* **Page excerpt**:
━━━

The 23-year period between WWI and WWII, OP-20-G had a real sense of urgency to build a communications intelligence (COMINT) capability to support decision makers with actionable intelligence information. To many in OP-20-G, as well as senior military leaders, it was clear years before the surprise attack on Pearl Harbor that the United State and Japan will go to war. In the years leading up Pearl Harbor, OP-20-G was attempting every possible way to collect, analyze and report on this growing threat.  At the time COMINT was the primary means of intelligence information.

On the featured image starting on the upper left corner, going clock wise is CAPT Laurence F. Safford, Ms. Agnes Meyer Driscoll, CAPT Joseph N. Wenger, Dorman, A. Chauncey, LT Joseph . Rochefort, CAPT George McGinnis, CRM Harry Kidder, CRM Walter McGregor, CAPT Jack S. Holtwick, and CAPT Thomas Dyer.

This time-line below shows how OP-20-G prepared for war.  Please note this is not an exhaustive time-line.


July 28, 1914: Start of WWI

28 July 1916: The US Navy Code and Signal Section was established.

November 11, 1918: WWI Ends

1918: Office on Naval Intelligence (ONI) acquired spaces in the sixth wing of the Navy Headquarters Building on Constitution Avenue in the District of Columbia for the Code and Signal Section.  The department consisted of 13 officers, 14 males enlisted and 34 “yeomanettes,” a term used at that time for enlisted women.  In addition to developing and distributing cryptographic systems, this small group had the responsibility to oversee fleet callsign assignments.

June 1918: Agnes Meyer enlisted in the United States Navy as chief yeoman and was assigned to the Code and Signal Section of the Director of Naval Communications (DNC).

May 19, 1919: Black Chamber Created.  This was a joint endeavor between the War and State Departments.  Created as the Commercial Code Compiling Co. in New York City, this new organization unofficially was dubbed the “New York Office,” or “Black Chamber.”

1921: ONI covertly acquired a photographic copy of the “Imperial Japanese Navy Secret Operating Code-1918.”

1921: An interest to develop a capability among the fleet radioman to intercept Japanese kata-kana was expressed by the Commander Battleship Force, Pacific Fleet, though very little came of it at the time.

1922: The Research Desk (cryptanalysis) of the Code and Signal Section came into existence as a part of Director of Naval Communications (DNC) with one officer and four civilians assigned.

July 1922: Formally established the cryptologic element Communication Security Unit, or DNC OP-20-G.

1923: CNO/ONI requests Asiatic and Pacific Fleet Forces to listen in on enciphered foreign traffic.

━━━

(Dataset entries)
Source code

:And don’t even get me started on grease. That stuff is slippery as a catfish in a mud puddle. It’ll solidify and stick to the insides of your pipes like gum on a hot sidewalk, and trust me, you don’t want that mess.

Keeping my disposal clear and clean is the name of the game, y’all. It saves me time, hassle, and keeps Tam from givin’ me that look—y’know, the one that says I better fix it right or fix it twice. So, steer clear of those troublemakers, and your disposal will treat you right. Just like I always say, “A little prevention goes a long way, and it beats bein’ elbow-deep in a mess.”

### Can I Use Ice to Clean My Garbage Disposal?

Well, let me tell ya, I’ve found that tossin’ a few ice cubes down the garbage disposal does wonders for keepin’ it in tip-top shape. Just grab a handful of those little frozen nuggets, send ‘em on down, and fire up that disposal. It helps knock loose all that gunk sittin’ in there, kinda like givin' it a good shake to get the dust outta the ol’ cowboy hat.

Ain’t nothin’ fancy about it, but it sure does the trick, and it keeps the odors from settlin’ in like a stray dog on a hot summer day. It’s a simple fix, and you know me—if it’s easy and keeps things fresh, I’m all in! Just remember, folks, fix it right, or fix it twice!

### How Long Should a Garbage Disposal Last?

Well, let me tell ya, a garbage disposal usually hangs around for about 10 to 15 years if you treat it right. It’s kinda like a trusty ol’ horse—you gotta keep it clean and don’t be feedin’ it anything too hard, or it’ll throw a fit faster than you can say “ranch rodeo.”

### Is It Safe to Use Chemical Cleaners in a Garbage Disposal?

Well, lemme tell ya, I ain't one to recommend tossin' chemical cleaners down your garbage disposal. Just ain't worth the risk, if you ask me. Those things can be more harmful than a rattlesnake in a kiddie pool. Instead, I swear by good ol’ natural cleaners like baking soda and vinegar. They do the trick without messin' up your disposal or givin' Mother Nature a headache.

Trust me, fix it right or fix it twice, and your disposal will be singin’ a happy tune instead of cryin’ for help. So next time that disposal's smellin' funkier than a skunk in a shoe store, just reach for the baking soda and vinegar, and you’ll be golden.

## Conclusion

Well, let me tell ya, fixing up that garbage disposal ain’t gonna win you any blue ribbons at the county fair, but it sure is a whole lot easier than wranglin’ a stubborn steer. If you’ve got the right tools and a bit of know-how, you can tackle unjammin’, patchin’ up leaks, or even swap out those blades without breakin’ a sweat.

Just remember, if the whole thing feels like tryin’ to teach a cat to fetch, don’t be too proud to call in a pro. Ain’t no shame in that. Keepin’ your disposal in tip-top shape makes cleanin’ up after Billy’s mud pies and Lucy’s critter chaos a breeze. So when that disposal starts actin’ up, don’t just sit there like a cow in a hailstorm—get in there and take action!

━━━

* **Problem 1**:
According to the OP-20-G history, what name was the Black Chamber created under in New York City?
* **Problem 2**:
Using the OP-20-G history, explain in one to three sentences why OP-20-G felt urgency to build a communications intelligence capability in the years between the wars.
* **Problem 3**:
Write the next part of the OP-20-G history after its final entry.
You don't need the dataset entries for any of this.

* **Result 1**:
It was created as the Commercial Code Compiling Co.

* **Result 2**:
OP-20-G and senior military leaders saw years before Pearl Harbor that the United States and Japan would go to war. OP-20-G wanted to support decision makers with actionable intelligence on this growing threat, and COMINT was then the primary means of intelligence information.

* **Result 3**:
1923: Agnes Meyer left the navy to work for the Hebern Electric Code Company as a technical advisor.

1924: LT Laurance Frye Safford one of the first U.S. Naval officers to specialize in the field of cryptology headed the newly established Cryptographic Research Desk in the OPNAV Code and Signal Section (OP-20-G).

1924: Agnes Meyer returned to the navy as a civilian.

Mid-1920s: Radiomen on Asiatic duty assignments on the USS ISABEL (PY 10), USS PITTSBURGH (CA 4), and the men in the 4th Marine Headquarters at Shanghai, China, had self-trained themselves to intercept radio traffic (kata kana) that was transmitted on Japanese Navy radio circuits.

March 1924: First shore-based intercept site established at U.S. Consulate in Shanghai, China for the purpose of copying “Orange” radio traffic.  The arbitrary color orange was used in U.S. Naval War Plans to designate Japan.

1924: LT Safford used a secret ONI fund to purchase four Underwood Code Machine (later named RIP-5) typewriter at a cost of $645.00.  Three of these were quickly sent to the Asiatic Fleet with recommendations that they be supplied to Naval Radio Station Shanghai, USS HURON (ID 1408), (Flagship for the Asiatic Fleet) and USS PRUITT (DD 347).

July 1924: LT Safford initiated a search for possible Cryptographic Research Desk candidates from the fleet and would post monthly Communication Division Bulletin using cryptograms of varying difficulty. Individuals who successfully completed these puzzles and indicated by their correspondence an interest in cryptography had their names placed in a personnel file for future contact. The first pupil to come to Safford for training, in 1924, was ENS Joseph N. Wenger.

1925: Second shore-based intercept site established at Wailupe, Hawaii.

1925: DNC requested DCO 14th Naval District (Pearl Harbor) assign one operator to copy Japanese diplomatic traffic.

October 1925 to January 1926: Safford first training class comprised of five students: LT Clarence V. Lee, LTjg  Joseph J. Rochefort, LTjg Warren K Sherman, LTjg Frederick D. Kime and Capt L. F. S. Horan, USMC.  However, the Marine Officer never received a COMINT assignment.

In 1926: ONI finished translating the 1918 Japanese Navy code book, acquired in 1921.  Code book updates were obtained, again covertly, in 1926 and in 1927.  Given the cover-name “Red Book,” the translation was turned over to the DNC.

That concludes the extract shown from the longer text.